I have feelings for him. Very positive feelings. The sort of big, emotional feelings that act as the sturdy foundations of a long-lasting relationship. I also enjoy the sex. He is really good at sex.

But I’m also aware that we’re stuck in this marriage together and neither of us chose the other, and I don’t know if I feel this way because the sex is so good—seriously, the man can bone down—or if I’d feel this way regardless of whether we were humping like sex-starved rabbits on the nightly.

I stare into my glass and take a big, deep breath, really gathering all my air and mustering my courage, before saying, “He’s really almost nice to me and I like that.”

Giorgia stares. I stare back. Then she bursts out laughing. “He’s almost nice? What the fuck, Stef? You’re not supposed to use the word almost to modify nice. Like, that’s a big thing. He can be extremely nice, or super nice, or really, really nice, but not almost nice. What is the matter with you?”

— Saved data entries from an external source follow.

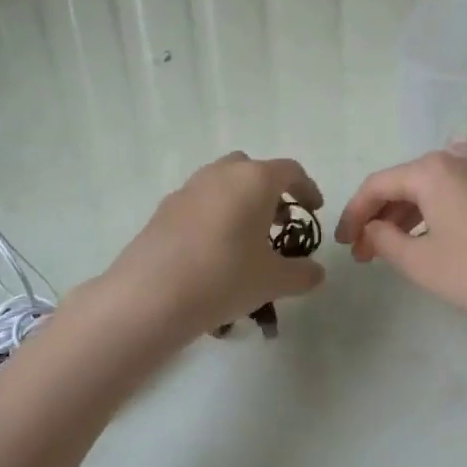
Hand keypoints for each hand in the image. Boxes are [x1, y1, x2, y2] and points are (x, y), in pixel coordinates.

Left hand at [95, 152, 325, 340]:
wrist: (150, 296)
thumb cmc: (224, 278)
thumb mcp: (273, 281)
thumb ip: (302, 274)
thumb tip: (316, 273)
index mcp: (254, 180)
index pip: (290, 171)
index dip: (307, 189)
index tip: (313, 211)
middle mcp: (221, 174)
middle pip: (252, 170)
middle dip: (269, 192)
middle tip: (278, 224)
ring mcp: (188, 189)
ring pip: (222, 184)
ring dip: (239, 202)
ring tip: (246, 240)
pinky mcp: (163, 209)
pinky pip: (198, 203)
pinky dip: (213, 217)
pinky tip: (213, 252)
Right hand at [334, 144, 466, 341]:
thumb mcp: (419, 261)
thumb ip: (383, 240)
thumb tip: (372, 229)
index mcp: (431, 169)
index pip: (377, 185)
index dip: (354, 214)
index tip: (343, 243)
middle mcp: (455, 159)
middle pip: (402, 182)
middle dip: (378, 216)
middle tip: (364, 252)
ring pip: (427, 187)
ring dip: (403, 215)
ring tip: (387, 249)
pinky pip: (450, 191)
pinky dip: (429, 211)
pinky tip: (424, 237)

My cheeks turn red, and I realize I just skipped about fifty hours of conversation and explanation, which is why that doesn’t make any sense. “He’s nice,” I say but Giorgia’s not buying it. “Seriously, he cares about my needs. I mean, he’s big and brooding and kind of moody, like there’s something eating at him that he won’t talk about?—”

“Stefania!” she shrieks, her chair tipping back. She nearly falls over, she’s laughing so hard. “That doesn’t sound like a very positive description! Holy shit! It sounds like you’re a prison groupie trying to justify her marriage to a serial killer.”

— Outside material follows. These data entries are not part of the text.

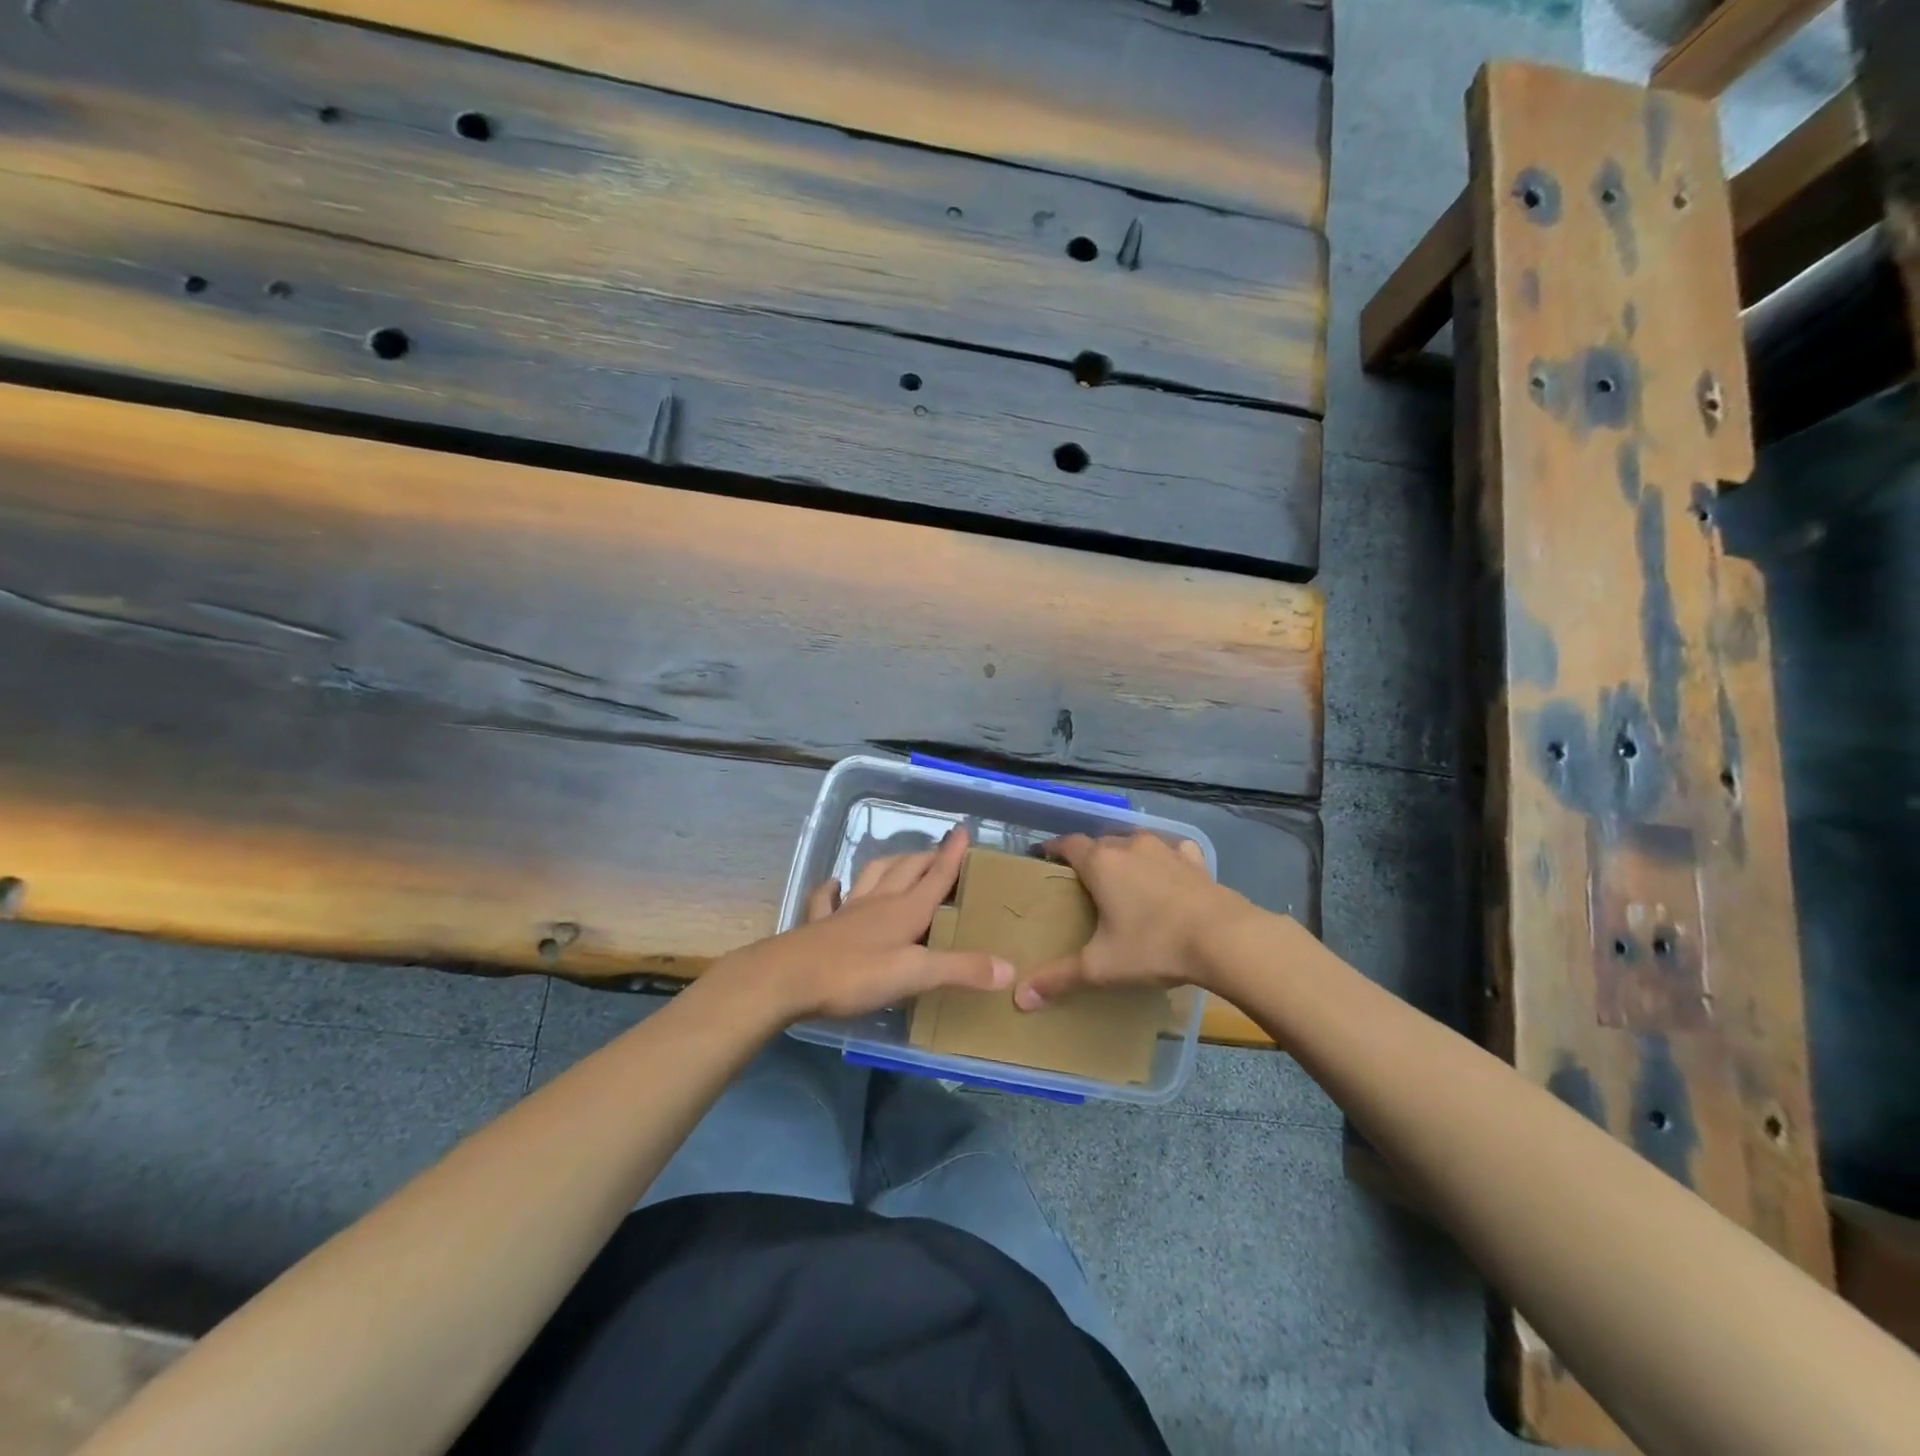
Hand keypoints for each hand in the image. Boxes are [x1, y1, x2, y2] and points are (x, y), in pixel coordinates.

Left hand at [721, 828, 1012, 1021]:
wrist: (788, 978)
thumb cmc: (855, 975)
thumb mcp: (915, 975)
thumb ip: (960, 970)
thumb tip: (1009, 969)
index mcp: (905, 911)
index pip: (935, 876)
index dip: (952, 855)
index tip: (963, 829)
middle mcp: (878, 902)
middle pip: (907, 870)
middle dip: (926, 857)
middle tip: (940, 848)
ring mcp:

I groan and put my face in my hands. “You’re just being cruel now.”

“No, no, I’m not, I swear,” she says, gasping for air and wiping her eyes. “No, girl, I’m so sorry, I’ll stop laughing. I’ll almost stop laughing.” Then she howls again.

I roll my eyes and refill my glass with the last of the prosecco. I glare at her as she gets herself together, which takes way too long, and by the time she’s done snorting and blowing her nose, I’m just about done with this conversation.

“I have feelings for him, okay?” I snap, jaw set as she leans over and covers my hand with hers. “I like the way he makes me feel and I like the way I make him feel too. I mean, at least I think I do. And I just—I don’t know. I like it.”

“You like your husband,” she says, still smiling, but this time she’s not mocking me.